(INFORMATION SUPPLIED)

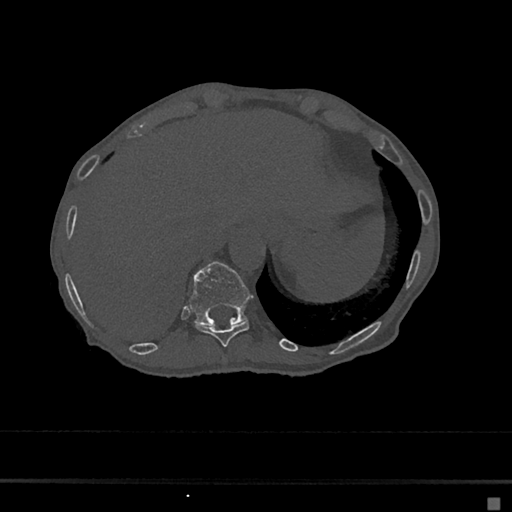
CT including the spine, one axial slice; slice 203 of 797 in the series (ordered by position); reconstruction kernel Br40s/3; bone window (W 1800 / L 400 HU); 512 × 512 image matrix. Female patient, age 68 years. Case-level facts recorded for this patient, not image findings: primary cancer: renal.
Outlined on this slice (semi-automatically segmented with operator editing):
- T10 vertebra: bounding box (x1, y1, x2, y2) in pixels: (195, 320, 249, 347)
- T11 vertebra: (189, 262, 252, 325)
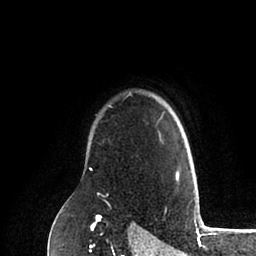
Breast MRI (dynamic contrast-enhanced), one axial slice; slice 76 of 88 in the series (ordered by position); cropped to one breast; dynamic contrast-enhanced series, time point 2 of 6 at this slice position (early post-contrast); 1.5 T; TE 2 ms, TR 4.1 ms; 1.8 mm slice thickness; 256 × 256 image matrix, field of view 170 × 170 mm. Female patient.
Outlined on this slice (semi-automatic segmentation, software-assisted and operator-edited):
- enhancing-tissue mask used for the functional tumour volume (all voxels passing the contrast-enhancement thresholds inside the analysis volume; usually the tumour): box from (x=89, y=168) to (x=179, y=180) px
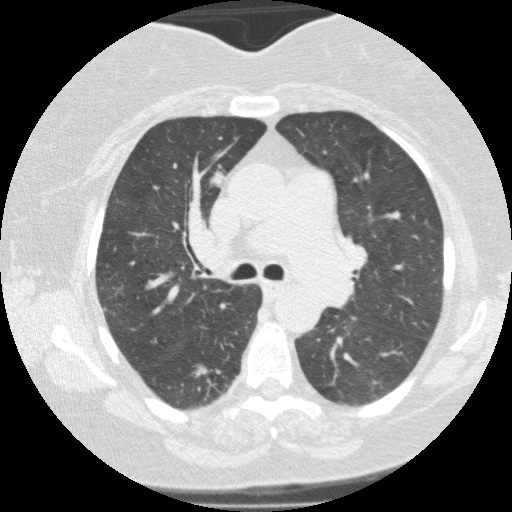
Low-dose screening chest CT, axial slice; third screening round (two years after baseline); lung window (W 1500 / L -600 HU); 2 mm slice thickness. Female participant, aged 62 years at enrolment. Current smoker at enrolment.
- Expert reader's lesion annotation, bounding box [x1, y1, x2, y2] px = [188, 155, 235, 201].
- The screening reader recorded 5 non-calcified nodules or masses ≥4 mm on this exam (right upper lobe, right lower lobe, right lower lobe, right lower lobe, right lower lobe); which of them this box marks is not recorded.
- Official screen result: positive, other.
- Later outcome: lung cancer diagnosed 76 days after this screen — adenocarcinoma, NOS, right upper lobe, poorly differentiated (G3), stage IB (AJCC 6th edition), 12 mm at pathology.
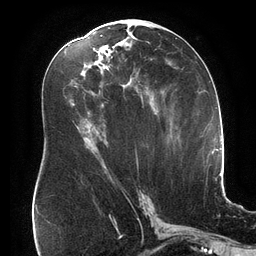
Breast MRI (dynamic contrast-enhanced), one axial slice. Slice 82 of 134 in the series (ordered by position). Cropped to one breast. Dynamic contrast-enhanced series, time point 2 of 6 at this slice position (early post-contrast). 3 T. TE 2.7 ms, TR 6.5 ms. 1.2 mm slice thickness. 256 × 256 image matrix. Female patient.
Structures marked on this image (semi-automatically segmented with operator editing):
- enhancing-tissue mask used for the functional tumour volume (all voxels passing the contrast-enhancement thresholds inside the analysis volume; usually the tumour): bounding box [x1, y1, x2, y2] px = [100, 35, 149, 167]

(End INFORMATION SUPPLIED)

== PROMPT ==
Please copy every line from the entries that includes the word "inside".

== OUTPUT FOR THIS TASK ==
- enhancing-tissue mask used for the functional tumour volume (all voxels passing the contrast-enhancement thresholds inside the analysis volume; usually the tumour): box from (x=89, y=168) to (x=179, y=180) px
- enhancing-tissue mask used for the functional tumour volume (all voxels passing the contrast-enhancement thresholds inside the analysis volume; usually the tumour): bounding box [x1, y1, x2, y2] px = [100, 35, 149, 167]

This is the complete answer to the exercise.